## Task item
Nothing in the listing may be skipped; transcribe all of it as written.

## Entries shown
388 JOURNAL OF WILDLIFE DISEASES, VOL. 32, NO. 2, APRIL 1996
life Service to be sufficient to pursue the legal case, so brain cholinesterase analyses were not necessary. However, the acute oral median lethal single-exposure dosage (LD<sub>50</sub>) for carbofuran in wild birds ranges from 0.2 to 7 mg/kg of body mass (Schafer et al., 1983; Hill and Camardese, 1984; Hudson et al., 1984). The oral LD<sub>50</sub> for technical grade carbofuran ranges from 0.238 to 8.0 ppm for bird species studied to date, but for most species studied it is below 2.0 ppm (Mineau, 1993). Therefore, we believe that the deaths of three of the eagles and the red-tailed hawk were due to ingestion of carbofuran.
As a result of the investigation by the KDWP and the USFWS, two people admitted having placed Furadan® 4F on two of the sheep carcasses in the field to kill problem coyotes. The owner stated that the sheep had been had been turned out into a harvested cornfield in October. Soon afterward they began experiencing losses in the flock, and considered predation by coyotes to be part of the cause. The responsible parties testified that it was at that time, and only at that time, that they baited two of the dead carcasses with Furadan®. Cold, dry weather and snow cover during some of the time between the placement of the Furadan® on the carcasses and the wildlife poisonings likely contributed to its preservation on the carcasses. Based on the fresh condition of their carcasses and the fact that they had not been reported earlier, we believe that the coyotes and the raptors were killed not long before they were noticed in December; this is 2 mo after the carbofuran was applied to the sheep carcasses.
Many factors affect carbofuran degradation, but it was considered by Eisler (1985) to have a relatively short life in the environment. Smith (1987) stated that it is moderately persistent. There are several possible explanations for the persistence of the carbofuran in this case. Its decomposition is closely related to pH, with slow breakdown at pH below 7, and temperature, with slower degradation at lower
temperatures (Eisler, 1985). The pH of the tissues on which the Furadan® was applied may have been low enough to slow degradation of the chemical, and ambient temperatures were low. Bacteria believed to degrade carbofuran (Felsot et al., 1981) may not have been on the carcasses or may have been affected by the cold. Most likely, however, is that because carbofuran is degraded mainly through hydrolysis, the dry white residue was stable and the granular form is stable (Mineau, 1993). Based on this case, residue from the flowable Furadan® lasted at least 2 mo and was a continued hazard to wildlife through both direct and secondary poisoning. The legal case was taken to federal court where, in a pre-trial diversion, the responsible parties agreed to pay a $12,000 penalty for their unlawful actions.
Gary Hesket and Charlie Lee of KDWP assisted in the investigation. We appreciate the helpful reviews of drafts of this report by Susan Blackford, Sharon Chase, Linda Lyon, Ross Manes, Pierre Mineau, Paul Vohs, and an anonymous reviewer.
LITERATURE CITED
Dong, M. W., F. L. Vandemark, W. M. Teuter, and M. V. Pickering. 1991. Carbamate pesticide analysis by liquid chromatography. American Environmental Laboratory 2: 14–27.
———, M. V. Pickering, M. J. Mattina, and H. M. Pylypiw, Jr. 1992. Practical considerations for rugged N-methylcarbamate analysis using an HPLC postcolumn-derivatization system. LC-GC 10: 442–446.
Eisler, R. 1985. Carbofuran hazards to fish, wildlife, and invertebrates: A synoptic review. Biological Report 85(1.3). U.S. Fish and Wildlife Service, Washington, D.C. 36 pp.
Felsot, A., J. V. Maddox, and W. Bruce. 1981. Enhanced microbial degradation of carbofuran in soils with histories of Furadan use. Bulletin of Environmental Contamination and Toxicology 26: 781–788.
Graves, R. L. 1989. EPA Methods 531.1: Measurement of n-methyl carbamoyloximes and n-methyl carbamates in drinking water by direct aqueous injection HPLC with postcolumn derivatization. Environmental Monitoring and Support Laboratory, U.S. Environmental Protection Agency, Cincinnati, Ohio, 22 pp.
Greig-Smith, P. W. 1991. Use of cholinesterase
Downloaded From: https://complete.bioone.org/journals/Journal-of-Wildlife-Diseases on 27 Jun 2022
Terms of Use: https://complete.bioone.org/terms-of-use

## Your response
388 JOURNAL OF WILDLIFE DISEASES, VOL. 32, NO. 2, APRIL 1996
life Service to be sufficient to pursue the legal case, so brain cholinesterase analyses were not necessary. However, the acute oral median lethal single-exposure dosage (LD<sub>50</sub>) for carbofuran in wild birds ranges from 0.2 to 7 mg/kg of body mass (Schafer et al., 1983; Hill and Camardese, 1984; Hudson et al., 1984). The oral LD<sub>50</sub> for technical grade carbofuran ranges from 0.238 to 8.0 ppm for bird species studied to date, but for most species studied it is below 2.0 ppm (Mineau, 1993). Therefore, we believe that the deaths of three of the eagles and the red-tailed hawk were due to ingestion of carbofuran.
As a result of the investigation by the KDWP and the USFWS, two people admitted having placed Furadan® 4F on two of the sheep carcasses in the field to kill problem coyotes. The owner stated that the sheep had been had been turned out into a harvested cornfield in October. Soon afterward they began experiencing losses in the flock, and considered predation by coyotes to be part of the cause. The responsible parties testified that it was at that time, and only at that time, that they baited two of the dead carcasses with Furadan®. Cold, dry weather and snow cover during some of the time between the placement of the Furadan® on the carcasses and the wildlife poisonings likely contributed to its preservation on the carcasses. Based on the fresh condition of their carcasses and the fact that they had not been reported earlier, we believe that the coyotes and the raptors were killed not long before they were noticed in December; this is 2 mo after the carbofuran was applied to the sheep carcasses.
Many factors affect carbofuran degradation, but it was considered by Eisler (1985) to have a relatively short life in the environment. Smith (1987) stated that it is moderately persistent. There are several possible explanations for the persistence of the carbofuran in this case. Its decomposition is closely related to pH, with slow breakdown at pH below 7, and temperature, with slower degradation at lower
temperatures (Eisler, 1985). The pH of the tissues on which the Furadan® was applied may have been low enough to slow degradation of the chemical, and ambient temperatures were low. Bacteria believed to degrade carbofuran (Felsot et al., 1981) may not have been on the carcasses or may have been affected by the cold. Most likely, however, is that because carbofuran is degraded mainly through hydrolysis, the dry white residue was stable and the granular form is stable (Mineau, 1993). Based on this case, residue from the flowable Furadan® lasted at least 2 mo and was a continued hazard to wildlife through both direct and secondary poisoning. The legal case was taken to federal court where, in a pre-trial diversion, the responsible parties agreed to pay a $12,000 penalty for their unlawful actions.
Gary Hesket and Charlie Lee of KDWP assisted in the investigation. We appreciate the helpful reviews of drafts of this report by Susan Blackford, Sharon Chase, Linda Lyon, Ross Manes, Pierre Mineau, Paul Vohs, and an anonymous reviewer.
LITERATURE CITED
Dong, M. W., F. L. Vandemark, W. M. Teuter, and M. V. Pickering. 1991. Carbamate pesticide analysis by liquid chromatography. American Environmental Laboratory 2: 14–27.
———, M. V. Pickering, M. J. Mattina, and H. M. Pylypiw, Jr. 1992. Practical considerations for rugged N-methylcarbamate analysis using an HPLC postcolumn-derivatization system. LC-GC 10: 442–446.
Eisler, R. 1985. Carbofuran hazards to fish, wildlife, and invertebrates: A synoptic review. Biological Report 85(1.3). U.S. Fish and Wildlife Service, Washington, D.C. 36 pp.
Felsot, A., J. V. Maddox, and W. Bruce. 1981. Enhanced microbial degradation of carbofuran in soils with histories of Furadan use. Bulletin of Environmental Contamination and Toxicology 26: 781–788.
Graves, R. L. 1989. EPA Methods 531.1: Measurement of n-methyl carbamoyloximes and n-methyl carbamates in drinking water by direct aqueous injection HPLC with postcolumn derivatization. Environmental Monitoring and Support Laboratory, U.S. Environmental Protection Agency, Cincinnati, Ohio, 22 pp.
Greig-Smith, P. W. 1991. Use of cholinesterase
Downloaded From: https://complete.bioone.org/journals/Journal-of-Wildlife-Diseases on 27 Jun 2022
Terms of Use: https://complete.bioone.org/terms-of-use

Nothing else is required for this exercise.